We learned how to point words, how to control our breathing and, most importantly, how to slow down so that you appeared to be talking to the person in Row B.

“It’s about intimacy dear, not taking the roof off,” Dame Sybil Thorndike said to me at the end of a very taxing (and very lonely) drama examination at LAMDA, where I had over-acted Rumour’s speech from Henry the Fourth Part 2, and drew a critical rebuke. But Dame Sybil was a kind woman and I passed.

Argo and Caedmon are, I believe, no more and so it is wonderful to my mind to have seasoned, handpicked voices evoking the magic of the Swan of Avon so well on this much welcome anthology.

Judi Dench has always been able to give an emotional charge to Shakespeare that is hauntingly beautiful.

When she moves gently through Sonnet 116 (“Let me not to the marriage of true minds admit impediment”....) she evokes that intimate part of the human spirit which lies along the troubled borderline of calm reasoning.

“Love is not love which alteration finds and moves with the remover to remove”, she says, before giving us the incomparable: “Love’s not time’s fool...” at which point you may well take a moment to ponder on the hard knocks life has doled out to you, to me, to us all.

And when this woman who is now a national treasure, reads Titania’s “forgeries of jealousy” speech from “A Midsummer Night’s Dream”, you realise how briiliantly accomplished she is.

Dame Judi said: “I was always passionate about Shakespeare, more than any other author. This disc has been for me a wonderful opportunity to work with my brother Jeffery on some of the loveliest things Shakespeare wrote.”

Jeffery Dench, who shares his sister’s enthusiasm, and gives a perfectly-tuned reading of “To Be Or Not To Be “, (apparently a favourite track with the buying public) alongside a perfectly articulated interpretation of “ The Seven Ages of Man” that can be profitably compared to Max Adrian’s poignant reading of the speech many years ago at the RSC, told me Judi was his “best critic”.

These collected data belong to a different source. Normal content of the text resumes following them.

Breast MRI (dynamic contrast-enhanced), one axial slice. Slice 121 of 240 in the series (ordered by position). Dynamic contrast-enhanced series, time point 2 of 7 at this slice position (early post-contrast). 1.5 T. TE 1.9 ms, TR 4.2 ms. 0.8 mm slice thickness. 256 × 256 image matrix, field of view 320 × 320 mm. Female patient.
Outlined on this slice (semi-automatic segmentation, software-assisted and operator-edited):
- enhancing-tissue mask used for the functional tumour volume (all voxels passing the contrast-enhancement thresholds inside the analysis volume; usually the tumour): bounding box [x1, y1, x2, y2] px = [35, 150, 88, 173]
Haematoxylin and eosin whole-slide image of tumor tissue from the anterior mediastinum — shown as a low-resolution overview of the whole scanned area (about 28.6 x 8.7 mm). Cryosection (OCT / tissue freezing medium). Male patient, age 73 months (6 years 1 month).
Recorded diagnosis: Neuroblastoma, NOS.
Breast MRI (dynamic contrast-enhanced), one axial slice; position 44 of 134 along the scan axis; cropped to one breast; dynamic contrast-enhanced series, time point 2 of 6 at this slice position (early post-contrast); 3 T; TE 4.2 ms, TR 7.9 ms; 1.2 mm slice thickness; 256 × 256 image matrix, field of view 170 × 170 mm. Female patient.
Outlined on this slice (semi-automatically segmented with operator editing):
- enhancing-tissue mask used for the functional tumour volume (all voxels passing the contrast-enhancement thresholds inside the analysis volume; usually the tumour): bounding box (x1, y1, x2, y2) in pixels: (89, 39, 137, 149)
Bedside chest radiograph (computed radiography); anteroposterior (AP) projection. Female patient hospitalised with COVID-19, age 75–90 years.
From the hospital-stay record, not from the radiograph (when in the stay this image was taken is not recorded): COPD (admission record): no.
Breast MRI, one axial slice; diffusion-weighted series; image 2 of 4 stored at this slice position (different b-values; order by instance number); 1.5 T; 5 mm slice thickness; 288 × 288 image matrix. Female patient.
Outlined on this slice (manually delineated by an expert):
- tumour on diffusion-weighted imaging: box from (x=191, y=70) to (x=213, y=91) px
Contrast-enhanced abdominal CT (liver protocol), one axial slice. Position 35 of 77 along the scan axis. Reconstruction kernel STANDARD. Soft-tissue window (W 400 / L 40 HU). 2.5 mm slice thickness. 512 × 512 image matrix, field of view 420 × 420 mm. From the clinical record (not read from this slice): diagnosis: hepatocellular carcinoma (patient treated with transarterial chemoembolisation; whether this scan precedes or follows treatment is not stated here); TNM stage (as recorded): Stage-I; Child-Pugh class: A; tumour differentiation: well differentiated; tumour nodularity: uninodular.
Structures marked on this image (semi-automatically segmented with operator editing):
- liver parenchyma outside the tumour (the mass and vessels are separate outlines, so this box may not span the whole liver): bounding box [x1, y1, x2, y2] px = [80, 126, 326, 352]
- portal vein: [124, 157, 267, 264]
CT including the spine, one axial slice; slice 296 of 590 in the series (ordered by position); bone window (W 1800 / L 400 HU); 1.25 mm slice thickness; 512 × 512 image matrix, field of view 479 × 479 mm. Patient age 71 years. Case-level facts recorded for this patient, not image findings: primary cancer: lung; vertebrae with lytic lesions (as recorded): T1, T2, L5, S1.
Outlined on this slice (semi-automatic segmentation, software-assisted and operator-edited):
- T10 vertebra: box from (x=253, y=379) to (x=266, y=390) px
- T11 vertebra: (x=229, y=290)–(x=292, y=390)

“We made the recordings over several months according to availability, in a lovely studio in the Barbican” (Jeffery told me) “I can honestly say it was a delight to join up with each other over a table and microphone where we could give each other notes at the end of a take, and where hearing Judi read the sonnets was a special delight.

“When we’d done most of the chosen pieces, it was decided we needed some comedy. I had played the Old Shepherd in a production of The Winter’s Tale at the RSC, so I could repeat my performance. But who would play the Young Shepherd?

“Then I thought of trying my grandson Oliver who was studying for his Drama A-levels. His first reading was magic and we went straight into the recording studio.”

Fast forward to Item 10 on the disc and you can a good measure of Oliver Dench’s capacities with his delicately androgynous take on Ariel, Prospero’s attendant sprite from The Tempest.

This beautifully evocative interpretation, which he makes his own, seems to find Ariel hanging amongst the stars, and from the opening lines: “Full fathom five thy father lies”, to the closing of this elegant sequence the younger Dench nails it, leaving you wishing he were bringing his talents to a stage production of the play.